Text section ::
· · ·
Run reporting#

This script demonstrates how to report the optimization process using the AutoIntent library.

[1]:
search_space = [
    {
        "node_type": "embedding",
        "target_metric": "retrieval_hit_rate",
        "search_space": [
            {
                "module_name": "retrieval",
                "k": [10],
                "embedder_config": ["avsolatorio/GIST-small-Embedding-v0", "sergeyzh/rubert-tiny-turbo"],
            }
        ],
    },
    {
        "node_type": "scoring",
        "target_metric": "scoring_roc_auc",
        "search_space": [
            {"module_name": "knn", "k": [1, 3, 5, 10], "weights": ["uniform", "distance", "closest"]},
            {"module_name": "linear"},
            {
                "module_name": "dnnc",
                "cross_encoder_config": ["cross-encoder/ms-marco-MiniLM-L6-v2"],
                "k": [1, 3, 5, 10],
            },
        ],
    },
    {
        "node_type": "decision",
        "target_metric": "decision_accuracy",
        "search_space": [{"module_name": "threshold", "thresh": [0.5]}, {"module_name": "argmax"}],
    },
]

Load Data#

Let us use small subset of popular clinc150 dataset:

[2]:

from autointent import Dataset dataset = Dataset.from_hub("DeepPavlov/clinc150_subset")
/home/runner/work/AutoIntent/AutoIntent/.venv/lib/python3.12/site-packages/tqdm/auto.py:21: TqdmWarning: IProgress not found. Please update jupyter and ipywidgets. See https://ipywidgets.readthedocs.io/en/stable/user_install.html
  from .autonotebook import tqdm as notebook_tqdm

Start Auto Configuration#

[3]:
from autointent import Pipeline

pipeline_optimizer = Pipeline.from_search_space(search_space)

Reporting#

Currently supported reporting options are:

  • tensorboard

  • wandb

[4]:
from autointent.configs import LoggingConfig
from pathlib import Path

log_config = LoggingConfig(
    run_name="test_tensorboard", report_to=["tensorboard"], project_dir=Path("my_projects"), dump_modules=False
)
· · ·
Recorded data ::
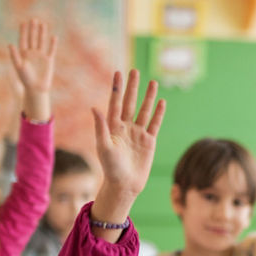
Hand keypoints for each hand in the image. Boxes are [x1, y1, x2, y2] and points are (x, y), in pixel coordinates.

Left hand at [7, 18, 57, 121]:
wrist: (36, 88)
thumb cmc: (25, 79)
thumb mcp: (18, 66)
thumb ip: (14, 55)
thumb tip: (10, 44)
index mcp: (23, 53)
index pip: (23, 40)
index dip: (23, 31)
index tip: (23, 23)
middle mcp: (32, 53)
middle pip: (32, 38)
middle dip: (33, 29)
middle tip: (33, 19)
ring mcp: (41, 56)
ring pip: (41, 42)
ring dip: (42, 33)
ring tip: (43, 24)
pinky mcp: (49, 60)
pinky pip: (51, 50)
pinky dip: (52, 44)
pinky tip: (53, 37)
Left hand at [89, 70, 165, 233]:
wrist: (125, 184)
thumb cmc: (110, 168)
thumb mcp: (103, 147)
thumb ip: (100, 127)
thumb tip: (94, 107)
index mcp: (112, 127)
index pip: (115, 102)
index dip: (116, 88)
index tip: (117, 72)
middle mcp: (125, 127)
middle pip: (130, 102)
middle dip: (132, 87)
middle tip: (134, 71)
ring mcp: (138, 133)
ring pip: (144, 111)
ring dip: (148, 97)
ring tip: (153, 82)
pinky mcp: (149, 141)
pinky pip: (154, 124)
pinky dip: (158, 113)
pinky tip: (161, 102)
· · ·
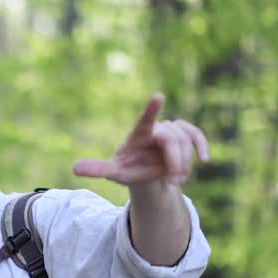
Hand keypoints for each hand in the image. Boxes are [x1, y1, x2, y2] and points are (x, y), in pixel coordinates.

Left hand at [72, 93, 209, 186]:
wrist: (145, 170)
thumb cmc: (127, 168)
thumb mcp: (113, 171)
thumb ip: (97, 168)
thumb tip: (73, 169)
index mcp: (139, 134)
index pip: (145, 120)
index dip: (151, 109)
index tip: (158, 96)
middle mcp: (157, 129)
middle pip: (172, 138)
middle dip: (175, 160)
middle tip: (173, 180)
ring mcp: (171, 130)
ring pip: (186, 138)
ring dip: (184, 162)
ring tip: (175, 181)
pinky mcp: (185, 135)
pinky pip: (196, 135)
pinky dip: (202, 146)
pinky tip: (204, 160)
· · ·
Required work ::
Continue the AutoIntent run reporting tutorial from the point where it stops.

Answer to this task ::
pipeline_optimizer.set_config(log_config)
[5]:
pipeline_optimizer.fit(dataset)
Memory storage is not compatible with resuming optimization. Modules from previous runs won't be available. Set dump_modules=True in LoggingConfig to enable proper resuming.
Storage directory must be provided for study persistence.
[I 2026-05-20 09:48:52,678] A new study created in memory with name: NodeType.embedding
Storage directory must be provided for study persistence.
/home/runner/work/AutoIntent/AutoIntent/.venv/lib/python3.12/site-packages/sklearn/linear_model/_logistic.py:1780: FutureWarning: The default value for l1_ratios will change from None to (0.0,) in version 1.10. From version 1.10 onwards, only array-like with values in [0, 1] will be allowed, None will be forbidden. To avoid this warning, explicitly set a value, e.g. l1_ratios=(0,).
  warnings.warn(
/home/runner/work/AutoIntent/AutoIntent/.venv/lib/python3.12/site-packages/sklearn/linear_model/_logistic.py:1823: FutureWarning: The fitted attributes of LogisticRegressionCV will be simplified in scikit-learn 1.10 to remove redundancy. Set`use_legacy_attributes=False` to enable the new behavior now, or set it to `True` to silence this warning during the transition period while keeping the deprecated behavior for the time being. The default value of use_legacy_attributes will change from True to False in scikit-learn 1.10. See the docstring of LogisticRegressionCV for more details.
  warnings.warn(
Storage directory must be provided for study persistence.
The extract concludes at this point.